…czyli moje meblarskie paranoje, cz. 2
13 listopada, 2023 2023-11-13 15:38…czyli moje meblarskie paranoje, cz. 2
Dzisiaj ZERO TEORII – wszystkie opisane sytuacje mają swoją firmę, imię i nazwisko.
Otrzymałem kiedyś w zarządzanie fabrykę mebli (głównie skrzyniowe klasa premium). To było pierwsze moje konsultingowe zadanie, gdzie wyzwaniem było uzdrowienie całości przedsiębiorstwa wraz z kreacją produktów i znajdowaniem rynków. Któregoś dnia mój brat (człowiek zajmujący się automatyką przemysłową na poziomie sterowania i nauczania mikroprocesorów) przypadkowo zawitał do mnie wraz z wolną godziną. Postanowiłem to wykorzystać i wysłałem go na halę w celu poszukania tematów do zautomatyzowania. Po ok. 10-15 minutach słyszę bieg po schodach (biuro miałem na piętrze) i dochodzący krzyk z klatki schodowej: Wiechu, spier…aj!, spier…aj szybko!.

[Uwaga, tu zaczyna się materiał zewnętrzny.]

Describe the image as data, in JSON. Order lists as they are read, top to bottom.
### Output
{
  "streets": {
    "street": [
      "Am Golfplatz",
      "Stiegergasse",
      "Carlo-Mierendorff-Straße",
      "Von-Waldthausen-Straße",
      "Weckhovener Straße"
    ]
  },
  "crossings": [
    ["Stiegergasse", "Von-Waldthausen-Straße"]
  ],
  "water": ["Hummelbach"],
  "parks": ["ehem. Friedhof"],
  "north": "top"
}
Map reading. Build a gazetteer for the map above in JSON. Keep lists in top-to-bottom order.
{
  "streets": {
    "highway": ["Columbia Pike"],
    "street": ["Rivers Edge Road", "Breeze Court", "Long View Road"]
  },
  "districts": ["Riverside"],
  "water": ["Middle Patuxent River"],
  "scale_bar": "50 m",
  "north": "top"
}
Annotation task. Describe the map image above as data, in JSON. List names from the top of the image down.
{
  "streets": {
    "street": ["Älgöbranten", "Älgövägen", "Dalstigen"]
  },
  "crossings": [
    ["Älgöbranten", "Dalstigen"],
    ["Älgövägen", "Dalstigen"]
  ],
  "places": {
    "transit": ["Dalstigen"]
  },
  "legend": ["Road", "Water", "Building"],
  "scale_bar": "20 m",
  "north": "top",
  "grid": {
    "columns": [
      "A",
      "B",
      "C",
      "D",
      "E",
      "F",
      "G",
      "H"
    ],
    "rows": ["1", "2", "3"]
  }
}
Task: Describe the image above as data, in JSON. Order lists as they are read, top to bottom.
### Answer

Brat wpada zdyszany do biura i na moje lekko przerażone pytanie: Co takiego się stało? odpowiada: Wiechu, spier….j z tej branży, przecież tu nie ma żadnej marży. A ludzie stojący przy maszynach to normalni, często zdrowo myślący ludzie,. Oni za te pieniądze, które otrzymują, za chwilę odejdą z pracy, a drugich takich o zbliżonych kwalifikacjach na ich miejsce nie dostaniesz.
10-minutowa analiza z jakże trafną diagnozą. Możliwa, bo człowiek był całkowicie z zewnątrz i nie był przesiąknięty branżowymi paranojami. Dlatego najwyższy czas otrząsnąć się i zacząć coś zmieniać, kontynuując zagadnienia na poziomie dramatu.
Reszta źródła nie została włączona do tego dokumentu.